Quand Benetton réfute les pages saumon du 'Figaro'

libéralisme

Carambolage entre un article du Figaro Economie (7/08) et une information divulguée le lendemain même par Le Canard :


 

Le Figaro s'en prend aux Français qui ne parviennent pas à marcher à la même allure que M. Macron : l'homme qui a "changé la donne", dixit M. Algan, "professeur d'économie à Sciences Po". En effet, selon M. Blanchard ("Harvard, MIT, ex-FMI") interviewé aussi par le quotidien, les Français s'étaient laissé influencer par la "résistance marquée à l'orthodoxie libérale" de "nombre d'enseignants de sciences économiques et sociales" (?), Les Français nuisent ainsi au déploiement du système global. "Une note récente de l'institut Sapiens explique que le manque d'éducation financière coûte cher à notre pays en termes de croissance et d'emploi" : car l'ignardise du Français moyen "favorise une allocation peu satisfaisante" de son épargne qui "ne contribue pas efficacement au financement des entreprises"... Si vous imaginiez que les cadeaux macroniens aux plus riches, les paradis fiscaux et le casino spéculatif bancaire jouent aussi un rôle dans le manque de financement des entreprises, détrompez-vous : ce manque vient de la bêtise crasse du contribuable, loser qui ne lit pas les pages saumon du Figaro

Sur ce plan, le Français moyen est malfaiteur par bêtise :  "le grand économiste Edmund Phelps estime que le manque de culture économique des Français fait perdre à notre pays un point de croissance par an", énonce l'institut Sapiens qui est un cercle ultralibéral. Pour ceux qui n'auraient pas l'honneur de connaître déjà ce "grand économiste", l'Américain Edmund Phelps – théoricien du "taux de chômage naturel" – est un francophobe affiché. Ex-complice néolibéral de Milton Friedman, nobélisé en 2006 par la Banque de Suède, M. Phelps méprise la France, son "manque d'esprit d'entreprise et d'initiative" et ses éducateurs "qui ne favorisent pas la créativité ludique" : avec sa "difficulté généralisée à accepter l'idée de gagner beaucoup d'argent", le Français est ainsi l'idiot du village planétaire.

## DONNÉES FOURNIES

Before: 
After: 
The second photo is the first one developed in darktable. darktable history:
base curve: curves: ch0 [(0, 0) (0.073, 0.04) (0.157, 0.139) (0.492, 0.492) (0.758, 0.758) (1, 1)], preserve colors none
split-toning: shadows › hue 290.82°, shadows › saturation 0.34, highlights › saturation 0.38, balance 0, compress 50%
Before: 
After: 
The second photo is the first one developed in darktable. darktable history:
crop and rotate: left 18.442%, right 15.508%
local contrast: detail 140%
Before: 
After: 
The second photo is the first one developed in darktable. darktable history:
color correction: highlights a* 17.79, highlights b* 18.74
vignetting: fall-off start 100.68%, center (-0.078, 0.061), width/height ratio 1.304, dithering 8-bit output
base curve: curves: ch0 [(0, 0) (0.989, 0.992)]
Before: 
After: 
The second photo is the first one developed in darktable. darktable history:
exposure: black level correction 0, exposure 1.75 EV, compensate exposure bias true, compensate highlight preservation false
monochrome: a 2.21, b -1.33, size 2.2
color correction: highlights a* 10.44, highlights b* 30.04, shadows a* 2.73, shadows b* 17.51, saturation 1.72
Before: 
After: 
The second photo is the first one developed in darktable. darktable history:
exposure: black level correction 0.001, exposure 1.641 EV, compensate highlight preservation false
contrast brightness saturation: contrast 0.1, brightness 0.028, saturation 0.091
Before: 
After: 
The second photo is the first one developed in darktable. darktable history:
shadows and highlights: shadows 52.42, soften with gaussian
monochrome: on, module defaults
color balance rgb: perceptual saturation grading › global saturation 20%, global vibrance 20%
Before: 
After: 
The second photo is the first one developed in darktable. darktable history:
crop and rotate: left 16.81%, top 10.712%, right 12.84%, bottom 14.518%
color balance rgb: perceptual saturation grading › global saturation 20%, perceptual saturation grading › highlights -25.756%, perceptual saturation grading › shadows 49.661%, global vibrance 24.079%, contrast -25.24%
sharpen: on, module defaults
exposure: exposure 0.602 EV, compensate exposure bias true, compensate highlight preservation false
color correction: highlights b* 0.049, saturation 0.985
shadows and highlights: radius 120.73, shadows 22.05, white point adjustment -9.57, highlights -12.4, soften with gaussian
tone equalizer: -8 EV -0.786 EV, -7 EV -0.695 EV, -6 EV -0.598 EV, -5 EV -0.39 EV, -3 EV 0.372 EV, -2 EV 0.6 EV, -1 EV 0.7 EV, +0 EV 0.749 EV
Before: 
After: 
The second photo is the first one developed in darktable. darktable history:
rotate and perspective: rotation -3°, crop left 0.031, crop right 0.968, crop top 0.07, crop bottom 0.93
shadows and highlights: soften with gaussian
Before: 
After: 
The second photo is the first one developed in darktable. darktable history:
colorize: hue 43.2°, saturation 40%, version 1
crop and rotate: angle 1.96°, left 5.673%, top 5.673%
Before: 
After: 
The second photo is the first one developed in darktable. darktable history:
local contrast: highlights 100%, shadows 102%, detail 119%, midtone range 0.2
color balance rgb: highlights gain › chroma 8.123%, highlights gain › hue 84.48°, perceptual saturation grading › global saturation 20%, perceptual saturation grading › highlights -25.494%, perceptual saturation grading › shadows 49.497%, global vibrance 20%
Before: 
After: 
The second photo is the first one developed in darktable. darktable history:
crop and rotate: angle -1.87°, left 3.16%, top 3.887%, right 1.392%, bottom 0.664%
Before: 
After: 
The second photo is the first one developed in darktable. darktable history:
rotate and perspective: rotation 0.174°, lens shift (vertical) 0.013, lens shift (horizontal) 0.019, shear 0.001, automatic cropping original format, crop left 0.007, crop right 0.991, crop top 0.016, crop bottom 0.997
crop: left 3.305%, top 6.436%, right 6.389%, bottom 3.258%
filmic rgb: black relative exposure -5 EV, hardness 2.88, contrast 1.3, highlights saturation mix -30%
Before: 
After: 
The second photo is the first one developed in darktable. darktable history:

## CONSIGNE
D'après le texte fourni, en quelle année et par quelle institution Edmund Phelps a-t-il été nobélisé ?

## RÉPONSE
En 2006, par la Banque de Suède.